What’s your relationship with your subscribers? What are the differences with the audience that you reached before HEATED?

My community is an educational resource for me: a lot of them have expertise that I don’t have; they are interested in climate change because they have a degree, job, or experience that makes them have expertise that I don’t. Yesterday I did a thread with my paying community about Jeff Bezos going to space from a climate perspective, and I was thinking about pitching something to MSNBC about it. Some people gave me really great counterpoints. So now, if I do write anything about the topic, it’s my subscribers’ insights that will have informed it. And then, when I’ll put it out to the newsletter, the people that participated in it will feel like they helped. This isn’t a one-way street: this is just me talking to you, you’re talking to me back, and you are helping create a climate media. That is really beautiful, and it’s one of my favorite things about doing the newsletter.

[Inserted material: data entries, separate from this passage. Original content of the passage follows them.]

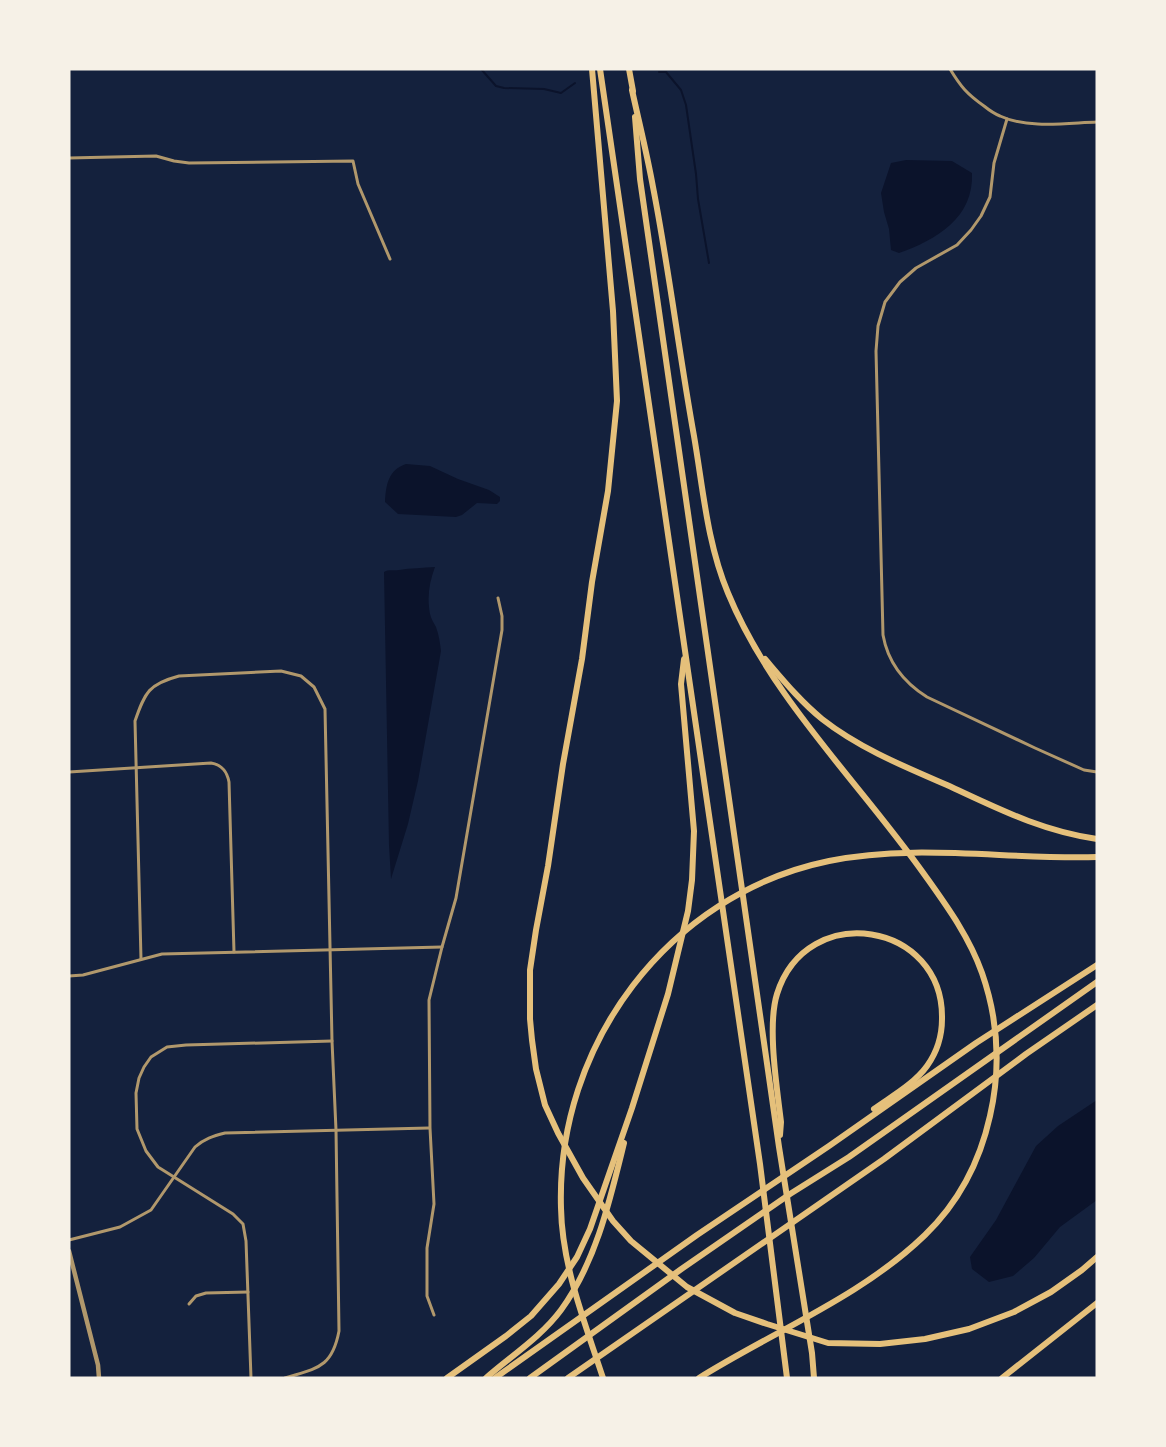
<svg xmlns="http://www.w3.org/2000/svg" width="1166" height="1447" font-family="'Work Sans',sans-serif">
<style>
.water{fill:#0b132b}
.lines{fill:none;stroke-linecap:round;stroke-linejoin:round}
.stream{stroke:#0b132b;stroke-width:2}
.minor{stroke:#b1986c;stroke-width:3}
.tertiary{stroke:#b1986c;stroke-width:4.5}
.motorway{stroke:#e5c07b;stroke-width:6}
</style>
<rect width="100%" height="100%" fill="#14213d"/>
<!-- water -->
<g class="water">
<path d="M906,160L952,161L972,173C974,218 936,240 899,253L891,250L889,229L884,212L881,193L891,163Z"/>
<path d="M406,464L430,466L458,479L489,490L500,497V501L497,504L477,503L462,515L456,517L398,514L385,502C386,485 388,470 406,464Z"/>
<path d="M435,567C429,583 427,597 430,614C431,619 434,623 436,627C439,635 440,643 441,651L418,781L408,824L391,879L389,845L384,572C389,569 393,571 399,570C411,568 423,568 435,567Z"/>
<polygon points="1097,1100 1097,1200 1060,1227 1034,1258 1013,1276 989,1282 972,1269 970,1257 996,1220 1036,1146 1058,1126"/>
</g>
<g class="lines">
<!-- stream -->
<g class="stream">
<polyline points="481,69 496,86 504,88 544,89 561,93 575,83"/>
<polyline points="659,72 666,72 681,90 686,105 696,174 698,199 709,263"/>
</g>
<!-- minor -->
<g class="minor">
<path d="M950,69C961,87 967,94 984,106C989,110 995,114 1000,116C1028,129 1067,123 1097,122"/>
<path d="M1007,119L994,163L990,197L981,216L971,230L957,245L916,268L900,282L885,302L878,326L876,351L883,635C888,663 903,682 927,697L1035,748L1084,770L1097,772"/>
<polyline points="69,158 156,156 174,161 189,163 353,161 358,184 390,259"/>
<path d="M69,772L211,763C222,765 227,771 229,782L234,952"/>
<path d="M141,959L135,721C145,692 149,684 179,676L281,671L301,676L314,687L325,709L332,1041L336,1130L339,1331C332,1368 317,1368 285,1378"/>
<polyline points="69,976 83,975 162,954 442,947"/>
<path d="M69,1240L120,1227L151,1210L195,1147C204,1139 213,1136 225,1133L429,1128"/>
<polyline points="189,1304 196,1296 206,1293 248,1292"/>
<polyline points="434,1315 427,1296 427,1248 434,1204 430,1128 429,1000 442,947 456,898 502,630 502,616 498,598"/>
<polyline points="251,1378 246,1241 243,1224 233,1214 158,1167 146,1151 137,1129 136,1093 139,1078 144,1067 151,1057 167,1047 186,1045 332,1041"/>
</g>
<!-- tertiary -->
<polyline class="tertiary" points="69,1251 98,1365 99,1378"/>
<!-- motorway -->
<g class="motorway">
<polyline points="592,69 613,311 617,401 608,491 592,582 582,659 563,764 548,866 536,930 530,970 530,1019 532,1040 536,1069 545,1105 558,1133 583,1178 613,1221 631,1241 687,1287 735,1313 767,1324 828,1343 880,1344 925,1339 969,1329 1014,1312 1051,1292 1082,1270 1097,1257"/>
<polyline points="600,69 760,1164 787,1378"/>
<polyline points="629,69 633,91"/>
<path d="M632,90C639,122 647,154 653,187C669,269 679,353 694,436C703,488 707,543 728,593C771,698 859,782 924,874C946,905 969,936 982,973C998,1019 1001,1068 990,1116C980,1161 958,1203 925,1235C861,1297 774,1331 699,1378"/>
<polyline points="635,117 640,179 779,1147 812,1353 814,1378"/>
<path d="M765,659C783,680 800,701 822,719C859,748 903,766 947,785C997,808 1041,831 1097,839"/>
<path d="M780,1135L781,1122C777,1088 767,1026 777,994C807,899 944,922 942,1019C942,1036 937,1052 927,1066C914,1084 892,1096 874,1109"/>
<polyline points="447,1378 506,1336 531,1316 559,1284 577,1257 590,1229 632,1108 668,994 688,911 692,880 694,831 681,684 684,659"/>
<path d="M486,1378C511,1356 541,1337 561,1310C596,1262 610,1200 624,1143"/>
<polyline points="495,1378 697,1235 829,1146 976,1043 1097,965"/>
<polyline points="530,1378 680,1270 790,1194 849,1157 1097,982"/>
<polyline points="568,1378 884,1159 1026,1054 1097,1005"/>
<path d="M603,1378C585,1323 562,1266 561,1208C556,1045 668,894 829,861C917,843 1008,860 1097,857"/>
<polyline points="1002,1378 1097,1303"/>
</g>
</g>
<!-- border -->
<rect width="1166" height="1447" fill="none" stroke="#f6f1e7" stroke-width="141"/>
</svg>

That’s something that I think will be a crucial part of the newsrooms of the future, who have to learn the same lessons that we’re learning about climate change and extraction and live in reciprocity with each other. We have to go back to the fundamentals of this profession, just like we have to go back to the fundamentals of our relationship with the planet. Unfortunately, we went too far into an extraction mindset in journalism: we took everything we could from young journalists, underpaying them and depriving them of real access to the communities they were serving.

Another thing that we have to think about is: how do you become a member of a community? Is it just showing up, or is it paying? Is it if you’ve read a certain number of articles a month? I think there is a barrier to entry before your voice can really start to be heard because there’s too much noise out there for journalists. People who care will show you they care. And we have to figure out the different ways we can have readers show that they care and become members of this community and all work together.